Clayton Kershaw could be back before the end of the month after impressing in a scoreless three-inning rehab outing with triple-A Oklahoma City on Saturday. He will make at least one minor-league start Friday.
The Dodgers took a 9-4 lead into the bottom of the ninth inning Saturday before Detroit tied the score to send the game into extra innings.
“If he looks as good as he did last night on Friday, I think anything should be on the table,” Roberts said of Kershaw’s potential timeline to return. “I’m definitely open to [him returning after] that.”
In the meantime, the Dodgers are still in survival mode, trying to scrabble together production on the mound and at the plate.

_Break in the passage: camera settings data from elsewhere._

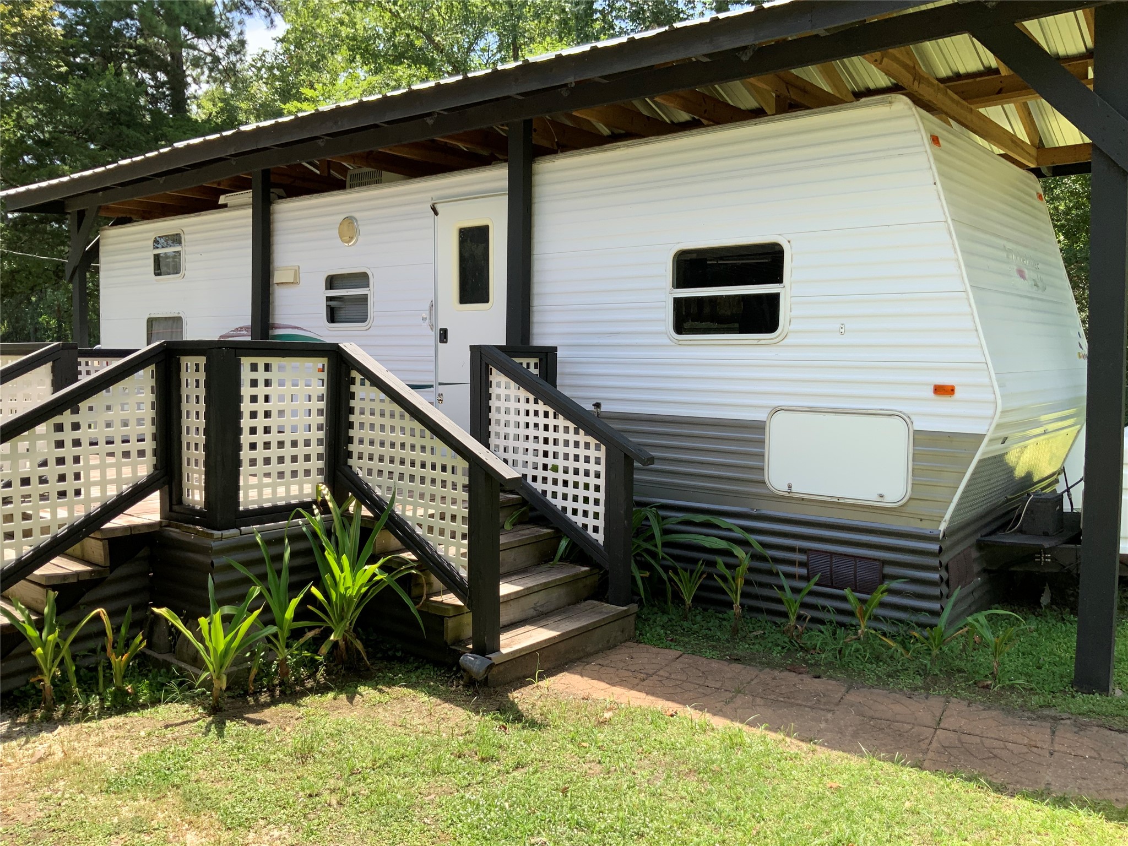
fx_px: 945
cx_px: 564
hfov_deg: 61.7
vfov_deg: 48.2
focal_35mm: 29
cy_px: 423
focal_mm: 3
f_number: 1.8
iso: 16
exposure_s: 1/519
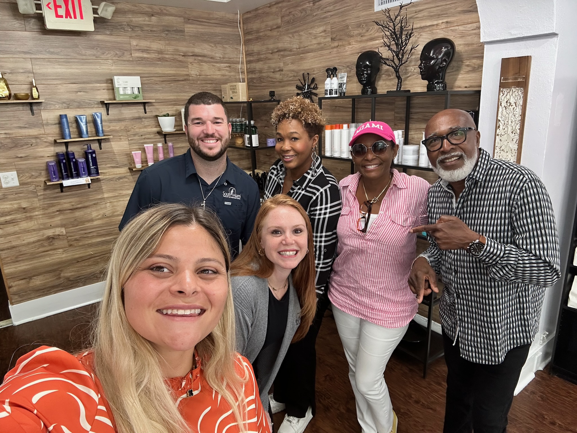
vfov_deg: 58.9
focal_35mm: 23
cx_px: 288
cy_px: 216
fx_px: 383
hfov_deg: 73.9
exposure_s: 1/60
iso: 100
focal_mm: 2.69
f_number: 1.9
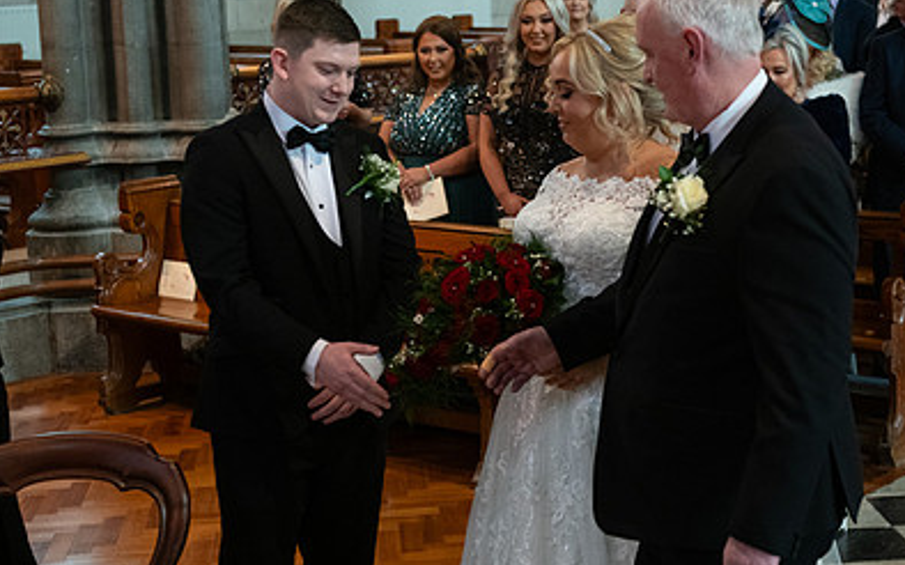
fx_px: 1775
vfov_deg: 18.1
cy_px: 247
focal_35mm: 72
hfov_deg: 28.5
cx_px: 537
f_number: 3.5
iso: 1250
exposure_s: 1/160
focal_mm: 48
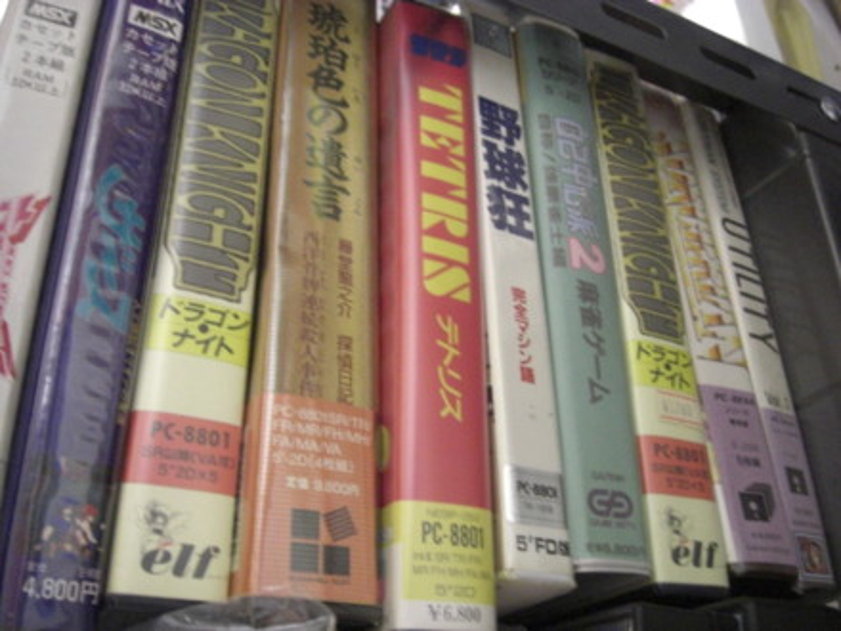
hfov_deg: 49.0
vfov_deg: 37.7
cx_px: 420
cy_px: 316
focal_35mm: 38
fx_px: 923
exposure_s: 1/13
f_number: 2.8
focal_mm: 7.9
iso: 800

They still hit the All-Star break in good position overall. For most other teams, these would be champagne problems.
But the Dodgers, as they always have under Roberts and president of baseball operations Andrew Friedman, are graded on a stricter curve.
Instead of celebrating their 56-40 record, they are entering the All-Star break weary and exhausted, in the ominous position of simply trying to weather a storm.
“That was not the way we wanted it to end [the first half],” first baseman Freddie Freeman said. “I guess the break came at a good time.”